--- START ---

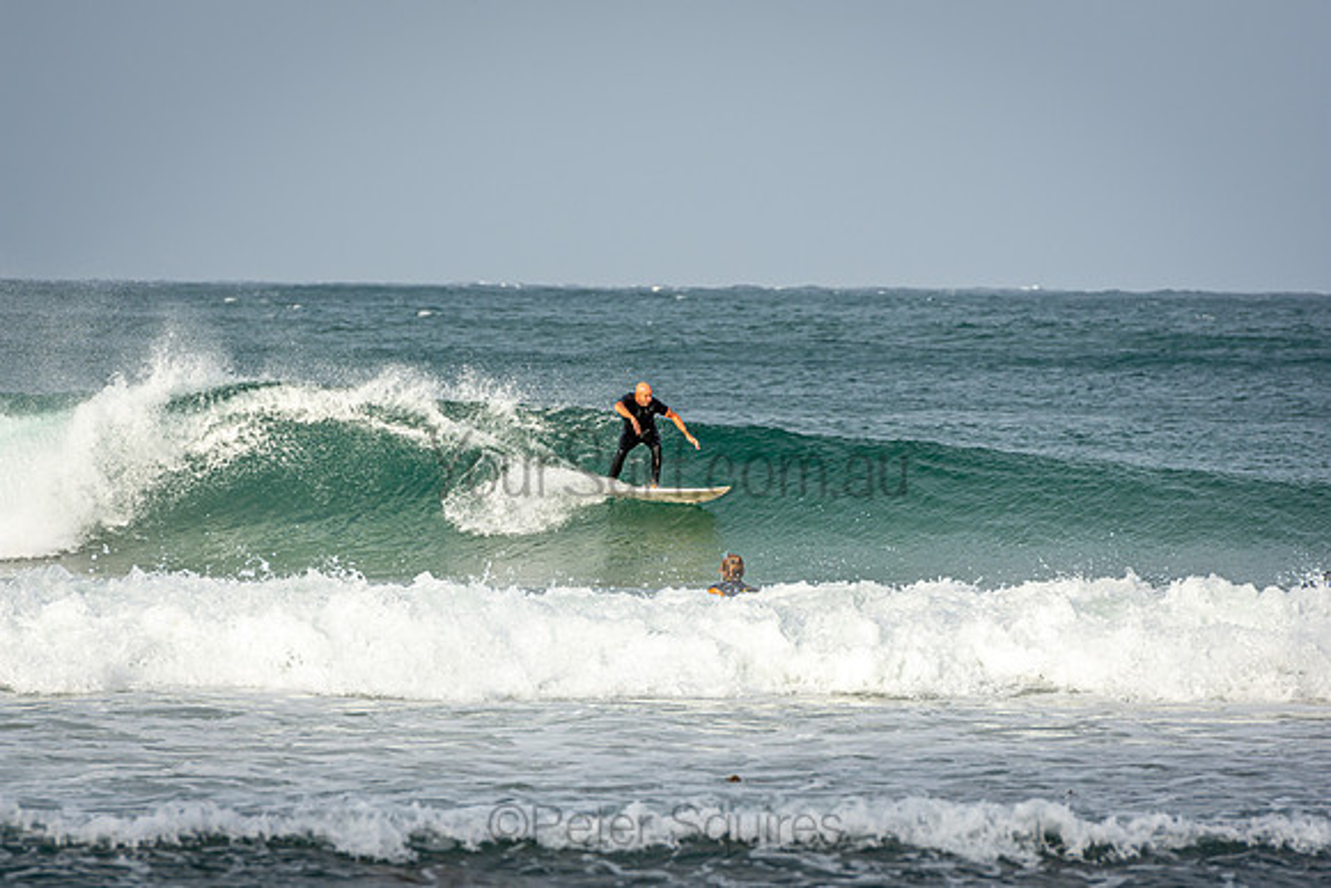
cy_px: 444
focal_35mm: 300
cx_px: 666
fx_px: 11094
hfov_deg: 6.9
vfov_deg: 4.6
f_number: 5.6
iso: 200
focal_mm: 200
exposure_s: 1/1250
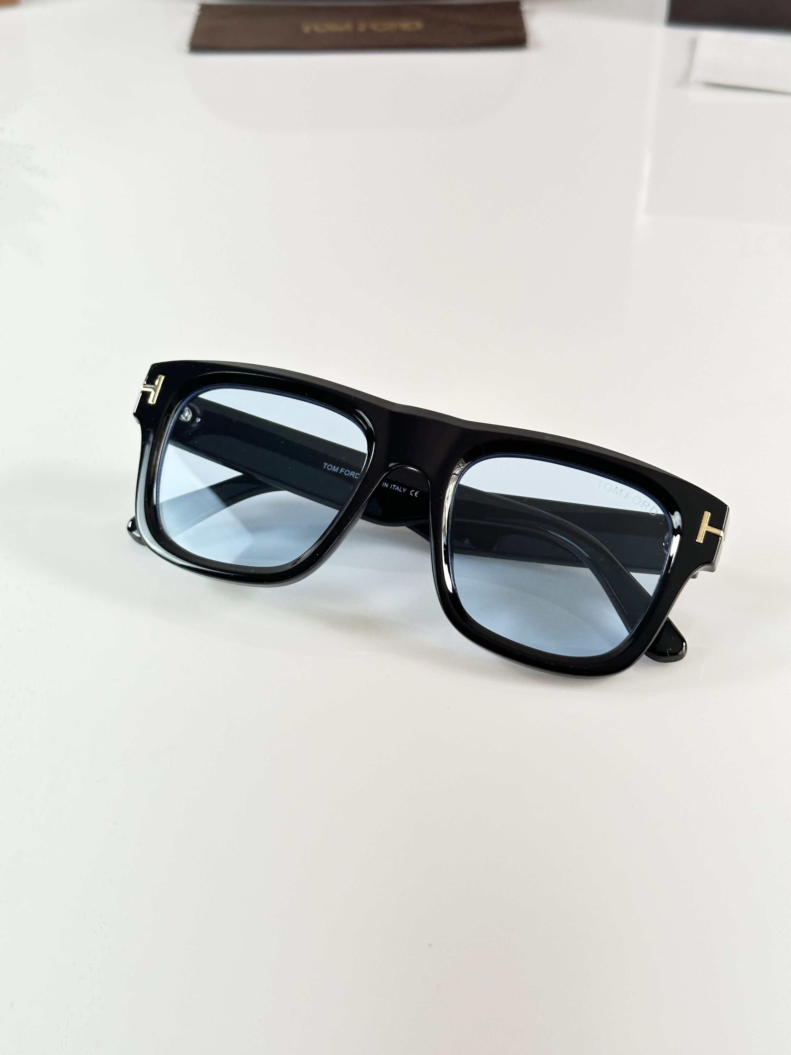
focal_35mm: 48
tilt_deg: -38.9
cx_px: 396
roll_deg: +0.5
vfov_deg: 39.7
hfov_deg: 30.3
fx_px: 1462
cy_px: 528
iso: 64
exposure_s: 1/100
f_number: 1.78
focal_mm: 6.86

--- END ---

Except for the pictures, set down each line of the records exactly as it appears.

cy_px: 444
focal_35mm: 300
cx_px: 666
fx_px: 11094
hfov_deg: 6.9
vfov_deg: 4.6
f_number: 5.6
iso: 200
focal_mm: 200
exposure_s: 1/1250
focal_35mm: 48
tilt_deg: -38.9
cx_px: 396
roll_deg: +0.5
vfov_deg: 39.7
hfov_deg: 30.3
fx_px: 1462
cy_px: 528
iso: 64
exposure_s: 1/100
f_number: 1.78
focal_mm: 6.86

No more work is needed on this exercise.